I am working on a problem which can be seen below. Part i) was fine but part ii) is causing me some issues. Now the First Order Necessary Conditions state that for the interior case, then $$\nabla f(x^*) = 0$$ which I have attempted to use to find $x^*$. Taking the derivatives of the objective function I get $$\begin{bmatrix}2x + \beta y +1 \\ 2y + \beta x +2 \end{bmatrix} = \begin{bmatrix}0\\ 0 \end{bmatrix}$$ which I have solved to get $(y-x) = \frac{1}{\beta - 2}$. Now I am convinced that I am wrong here because this does not seem plausible.

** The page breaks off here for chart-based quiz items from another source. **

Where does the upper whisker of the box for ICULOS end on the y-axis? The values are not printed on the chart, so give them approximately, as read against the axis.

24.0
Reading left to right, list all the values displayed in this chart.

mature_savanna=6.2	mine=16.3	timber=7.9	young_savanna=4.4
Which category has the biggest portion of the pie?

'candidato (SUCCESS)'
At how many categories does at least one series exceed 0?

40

I would really appreciate if someone could give me some hints.
Thanks
You got: $$\begin{bmatrix}2 & \beta \\ \beta & 2 \end{bmatrix}\begin{bmatrix}x\\y \end{bmatrix} = \begin{bmatrix}-1\\ -2 \end{bmatrix}$$ Let's perform one step of row reduction: $$\begin{bmatrix}1 & \frac{1}{2}\beta \\ 0 & 2-\frac{1}{2}\beta^2 \end{bmatrix}\begin{bmatrix}x\\y \end{bmatrix} = \begin{bmatrix}-\frac{1}{2}\\ \frac{1}{2}\beta-2 \end{bmatrix}$$ The system has no solution if $2-\frac{1}{2}\beta^2=0$ but $\frac{1}{2}\beta-2 \neq 0$, so when $\beta=2$ or $\beta=-2$. The system has infinitely many solutions if $2-\frac{1}{2}\beta^2= 0$ and $\frac{1}{2}\beta-2 = 0$, which cannot happen.

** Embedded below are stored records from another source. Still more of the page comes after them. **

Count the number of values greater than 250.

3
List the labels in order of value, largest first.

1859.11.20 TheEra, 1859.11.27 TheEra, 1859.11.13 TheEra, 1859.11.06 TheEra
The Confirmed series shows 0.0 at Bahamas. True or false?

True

When $\beta\neq 2$ and $\beta\neq -2$ we do one more step of row reduction: $$\begin{bmatrix}1 & 0 \\ 0 & 1 \end{bmatrix}\begin{bmatrix}x\\y \end{bmatrix} = \begin{bmatrix}-\frac{1}{2}-\frac{1}{2}\frac{\beta^2-4\beta}{4-\beta^2}\\ \frac{\beta-4}{4-\beta^2} \end{bmatrix}$$
You can now readily read the solution.